No one's talking about a wholesale reimposition of sanctions like there is under this deal, but the question is, are we going to do that? Are we going to gauge a contingency planning for interdiction of ships carrying weapons to some of Iran's proxies? People want to know more specifics.
And, I mean, just to say, well, the Sunnis give more money and Iran is going to give money, it just means that the Middle East is going to be more awash in weapons. So the question is, short of giving more weapons to the other side, are there other things we can do very specifically that give, you know, real teeth to the term pushback?
Well, let me just quickly, in very little time, could I just ask each one of you to comment briefly on whether you think the U.S. is going to be able to assuage these concerns, assuming Congress OKs these deals?
It's going to take a lot more than what the U.S. is already doing to convince its allies in the region that there is serious pushback.
And I frankly have concerns about that, given the fact that I think the Obama administration is trying to get out of the region, and not to have — to be more involved.
I think whether this deal does or doesn't happen, you're going to need an upgraded U.S.-Israeli security relationship.
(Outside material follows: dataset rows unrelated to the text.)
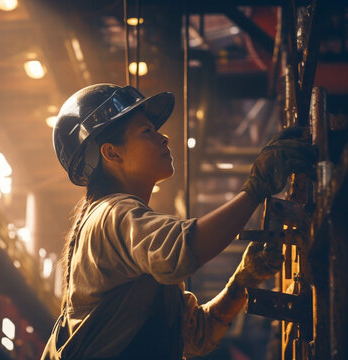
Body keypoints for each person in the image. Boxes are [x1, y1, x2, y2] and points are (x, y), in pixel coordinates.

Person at [41, 84, 316, 360]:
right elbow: (186, 247)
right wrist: (256, 189)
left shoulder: (124, 233)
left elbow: (197, 335)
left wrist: (243, 280)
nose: (164, 138)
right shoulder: (111, 214)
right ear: (112, 153)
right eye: (147, 132)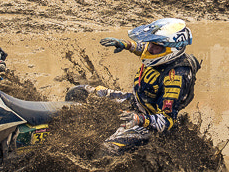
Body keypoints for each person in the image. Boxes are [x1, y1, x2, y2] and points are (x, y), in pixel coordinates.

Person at [81, 18, 202, 158]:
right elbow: (145, 49)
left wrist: (139, 119)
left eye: (155, 46)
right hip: (135, 101)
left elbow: (167, 121)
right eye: (150, 44)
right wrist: (126, 44)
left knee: (106, 151)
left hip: (148, 122)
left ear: (171, 50)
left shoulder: (175, 79)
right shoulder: (161, 53)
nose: (149, 49)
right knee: (80, 92)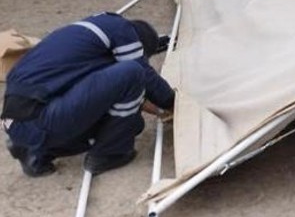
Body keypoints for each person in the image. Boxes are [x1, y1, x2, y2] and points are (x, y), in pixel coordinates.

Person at [2, 12, 174, 177]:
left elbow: (99, 92)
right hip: (42, 115)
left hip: (18, 122)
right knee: (133, 72)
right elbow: (142, 74)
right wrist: (172, 103)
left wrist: (157, 110)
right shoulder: (122, 29)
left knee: (133, 124)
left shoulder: (85, 38)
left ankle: (33, 151)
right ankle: (108, 154)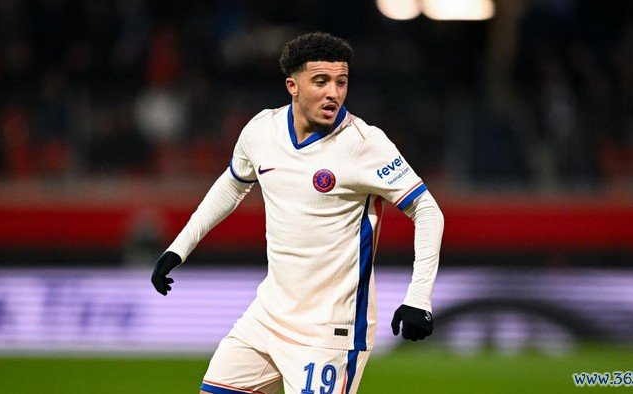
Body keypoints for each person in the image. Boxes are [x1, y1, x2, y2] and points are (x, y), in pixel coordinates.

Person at [151, 32, 444, 394]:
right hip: (267, 316)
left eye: (341, 82)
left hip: (329, 332)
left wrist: (418, 297)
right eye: (320, 81)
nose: (333, 93)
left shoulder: (366, 145)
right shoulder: (261, 130)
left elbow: (427, 210)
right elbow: (232, 184)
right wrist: (178, 248)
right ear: (292, 84)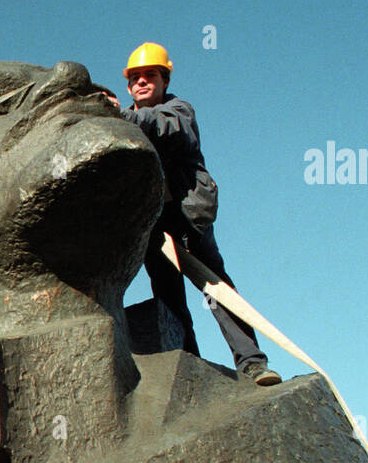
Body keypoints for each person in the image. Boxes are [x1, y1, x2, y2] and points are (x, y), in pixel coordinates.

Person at [117, 42, 280, 384]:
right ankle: (192, 367)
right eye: (136, 78)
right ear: (129, 84)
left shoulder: (178, 111)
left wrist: (119, 115)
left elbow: (164, 128)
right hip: (154, 223)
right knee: (168, 300)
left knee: (216, 288)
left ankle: (252, 363)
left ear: (164, 80)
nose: (142, 82)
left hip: (187, 216)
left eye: (150, 75)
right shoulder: (122, 120)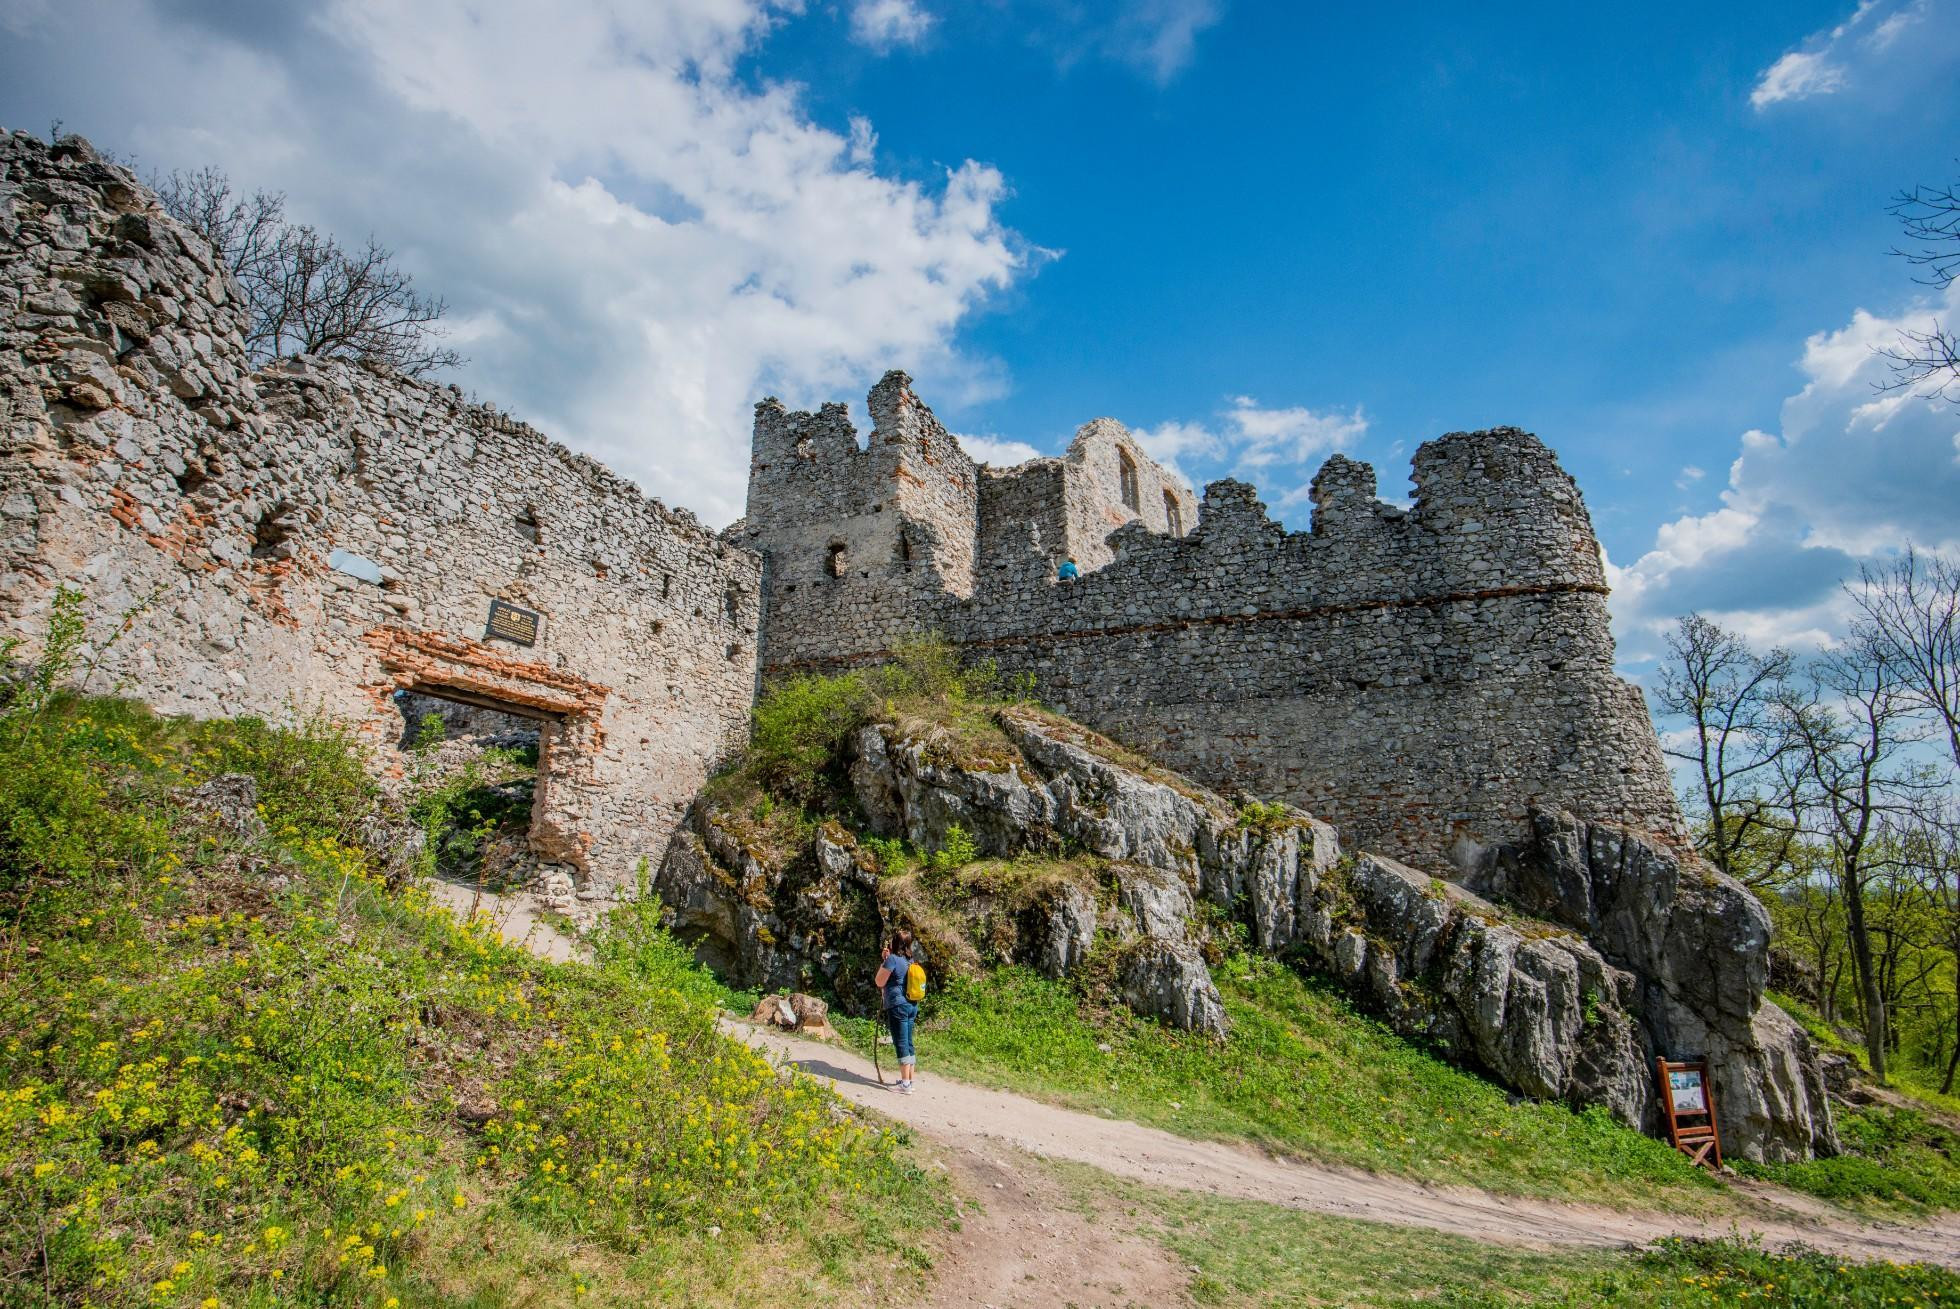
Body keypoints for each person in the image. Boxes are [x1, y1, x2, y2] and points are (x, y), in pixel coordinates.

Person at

This is the most turbulent period the Middle East has gone through in 100 years.
This deal is going to add to that turbulence. And, therefore, it's important that these two allies that are bickering right now find a way of putting it behind them.
And, finally, Fahad Nazer.
Well, I think the U.S. has been very persistent.
And I think some of that effort is paying off. However, I still do think that Saudi Arabia has major concerns about Iran's ultimate intentions for the region.
Gentlemen, we thank you all three, Fahad Nazer, David Makovsky, Marwan Muasher.